• _What this task involves_: Would you repeat the data below exactly, taking out the images?

(Stored data)
- - -
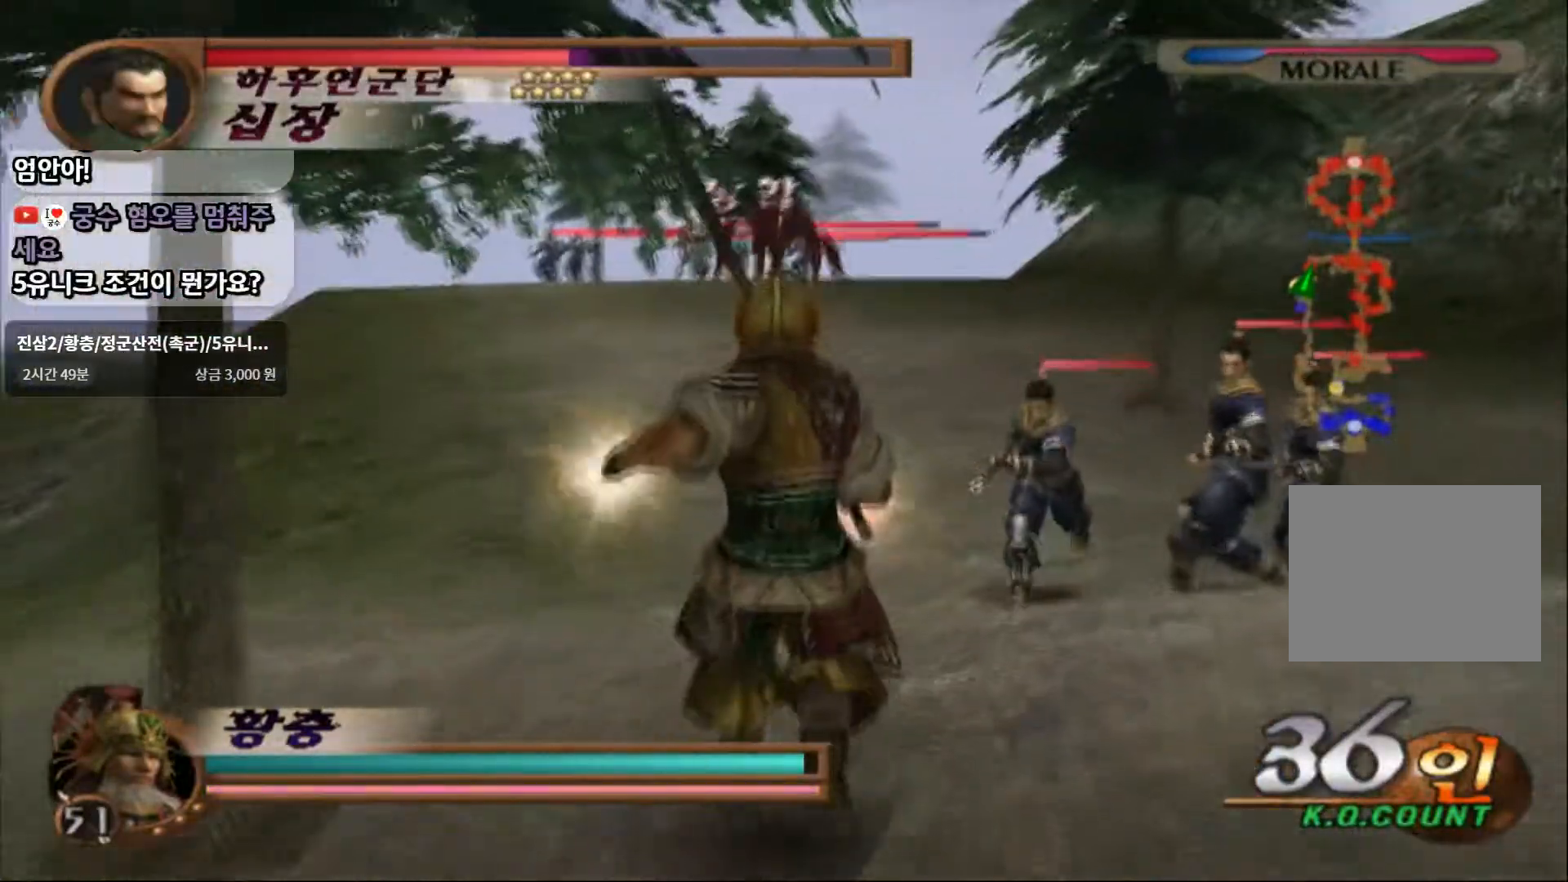
{"buttons": ["L1"], "left_stick": "down-right", "right_stick": "center", "events": [[267, "left_stick", "down-right"]]}
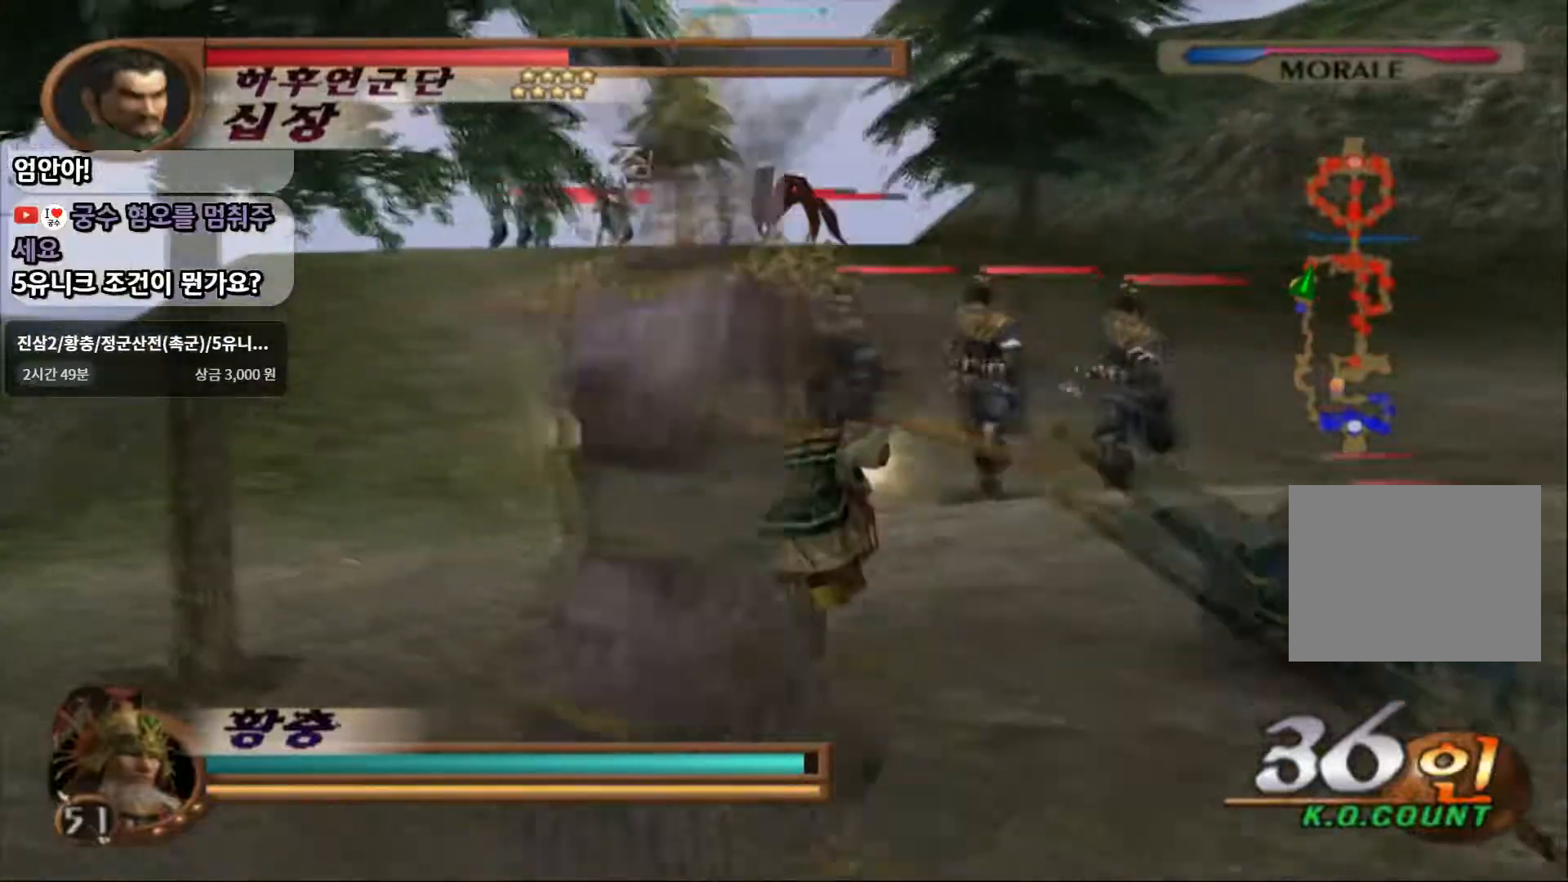
{"buttons": ["SQUARE"], "left_stick": "up-right", "right_stick": "center", "events": [[283, "SQUARE", "down"], [317, "L1", "up"], [367, "SQUARE", "up"], [367, "left_stick", "up-right"], [450, "SQUARE", "down"]]}
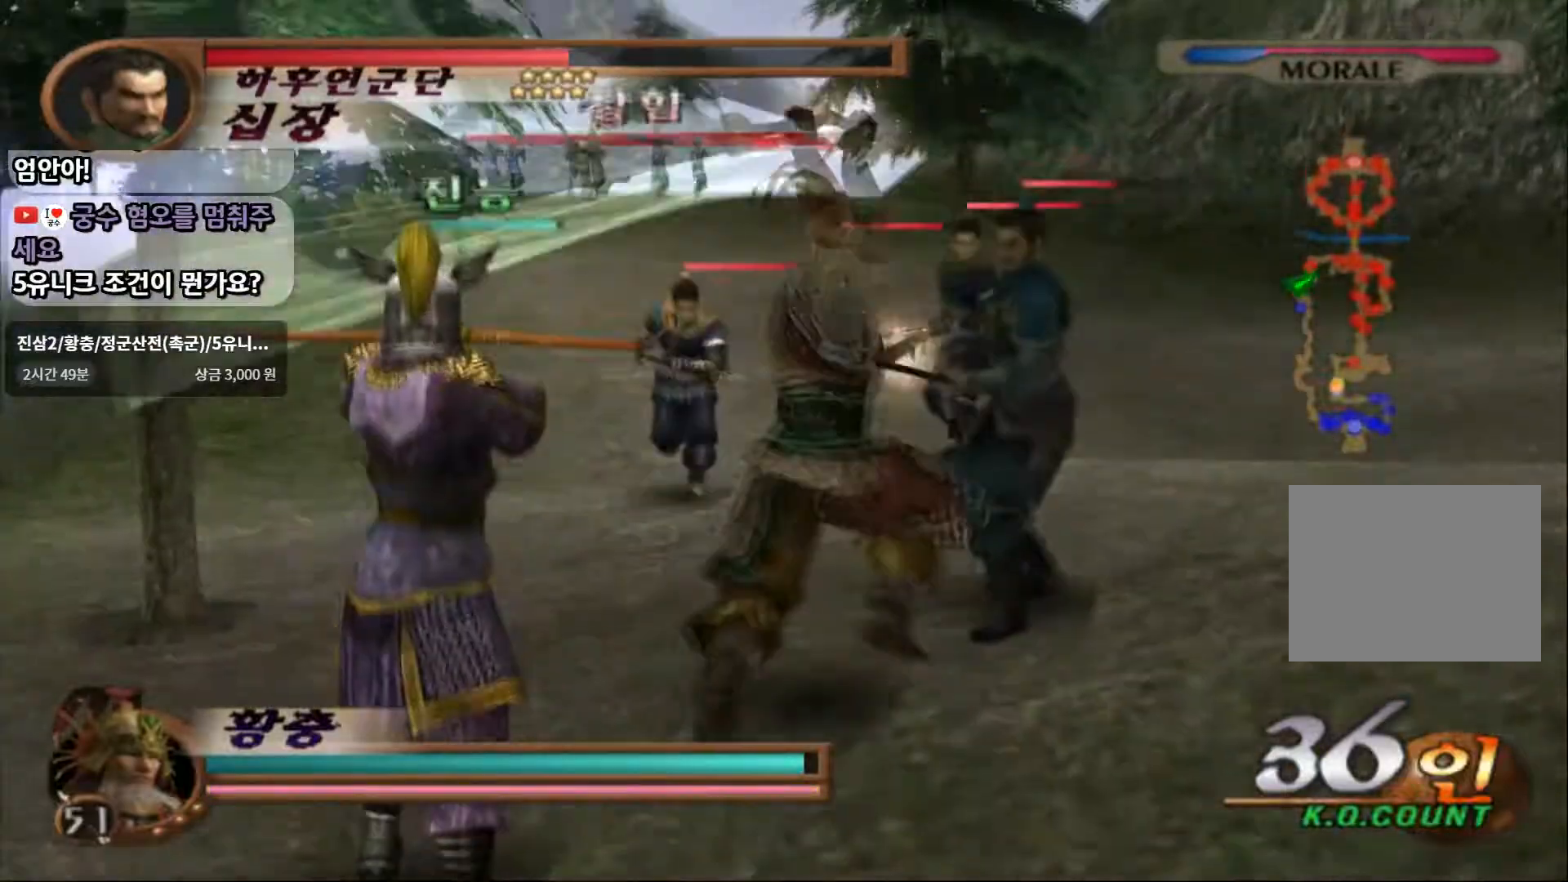
{"buttons": ["SQUARE"], "left_stick": "up", "right_stick": "center", "events": [[33, "SQUARE", "up"], [100, "SQUARE", "down"], [233, "SQUARE", "up"], [367, "left_stick", "up"], [433, "SQUARE", "down"]]}
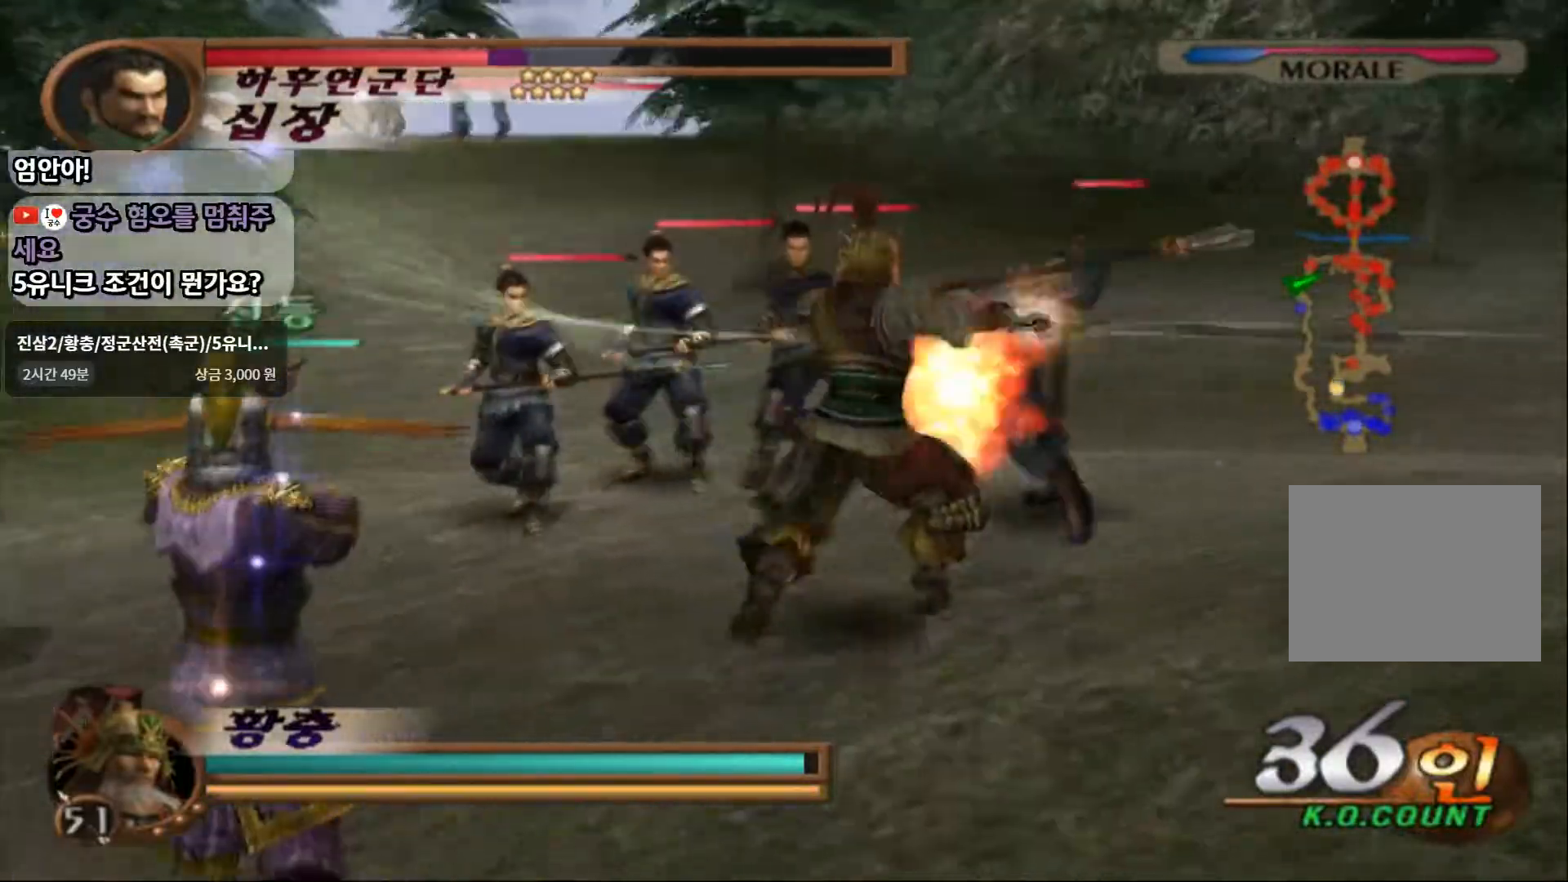
{"buttons": [], "left_stick": "center", "right_stick": "center", "events": [[67, "SQUARE", "up"], [217, "left_stick", "center"], [283, "SQUARE", "down"], [433, "SQUARE", "up"]]}
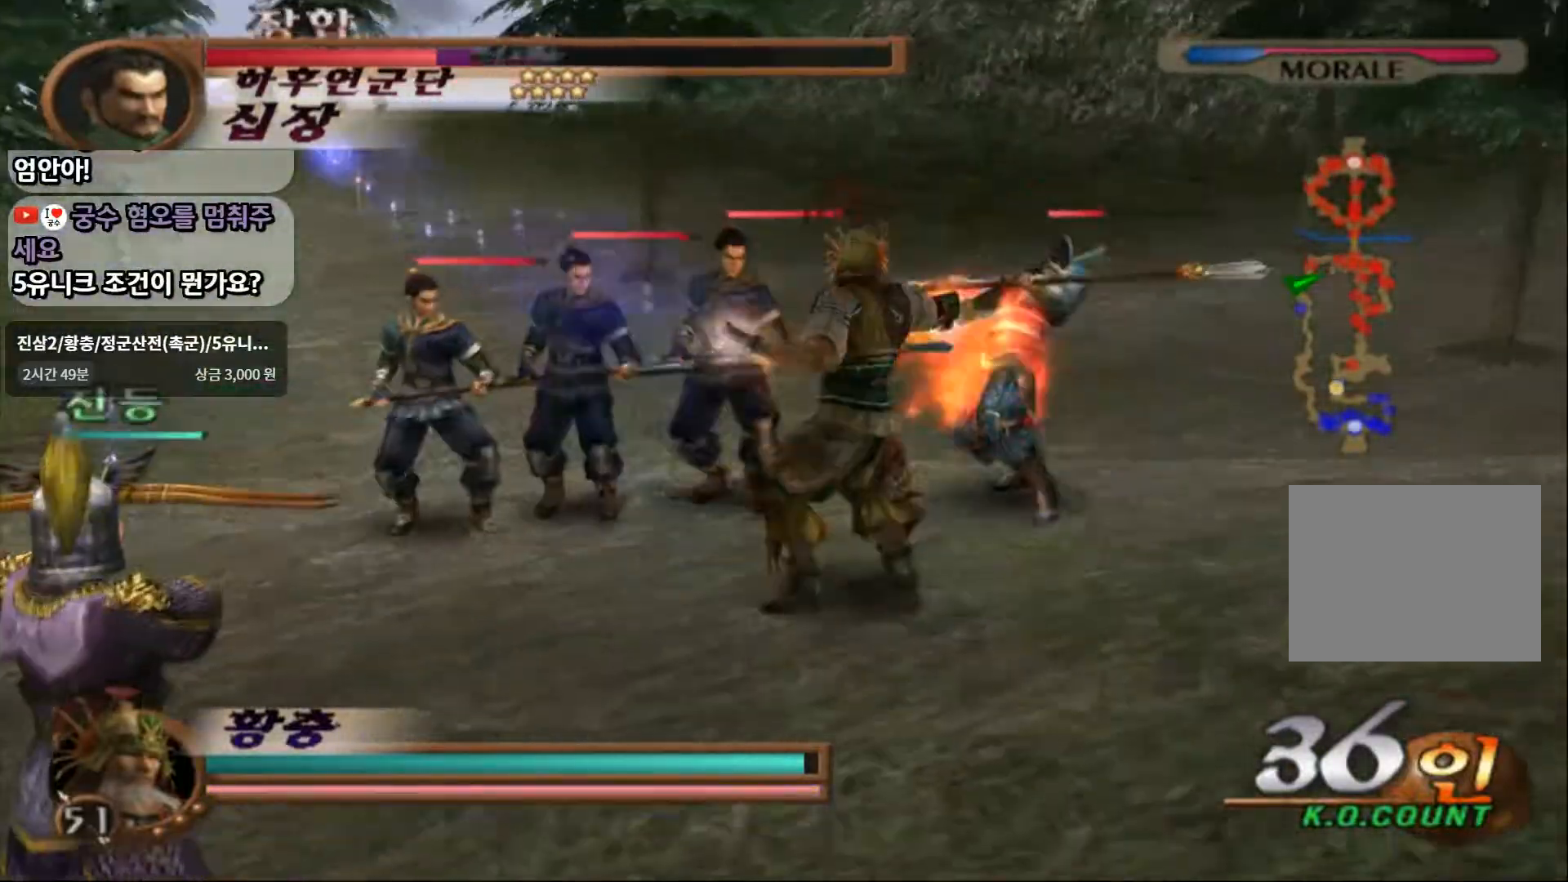
{"buttons": [], "left_stick": "center", "right_stick": "center", "events": [[183, "SQUARE", "down"], [350, "SQUARE", "up"]]}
- - -
• _Result of the task_:
{"buttons": ["L1"], "left_stick": "down-right", "right_stick": "center", "events": [[267, "left_stick", "down-right"]]}
{"buttons": ["SQUARE"], "left_stick": "up-right", "right_stick": "center", "events": [[283, "SQUARE", "down"], [317, "L1", "up"], [367, "SQUARE", "up"], [367, "left_stick", "up-right"], [450, "SQUARE", "down"]]}
{"buttons": ["SQUARE"], "left_stick": "up", "right_stick": "center", "events": [[33, "SQUARE", "up"], [100, "SQUARE", "down"], [233, "SQUARE", "up"], [367, "left_stick", "up"], [433, "SQUARE", "down"]]}
{"buttons": [], "left_stick": "center", "right_stick": "center", "events": [[67, "SQUARE", "up"], [217, "left_stick", "center"], [283, "SQUARE", "down"], [433, "SQUARE", "up"]]}
{"buttons": [], "left_stick": "center", "right_stick": "center", "events": [[183, "SQUARE", "down"], [350, "SQUARE", "up"]]}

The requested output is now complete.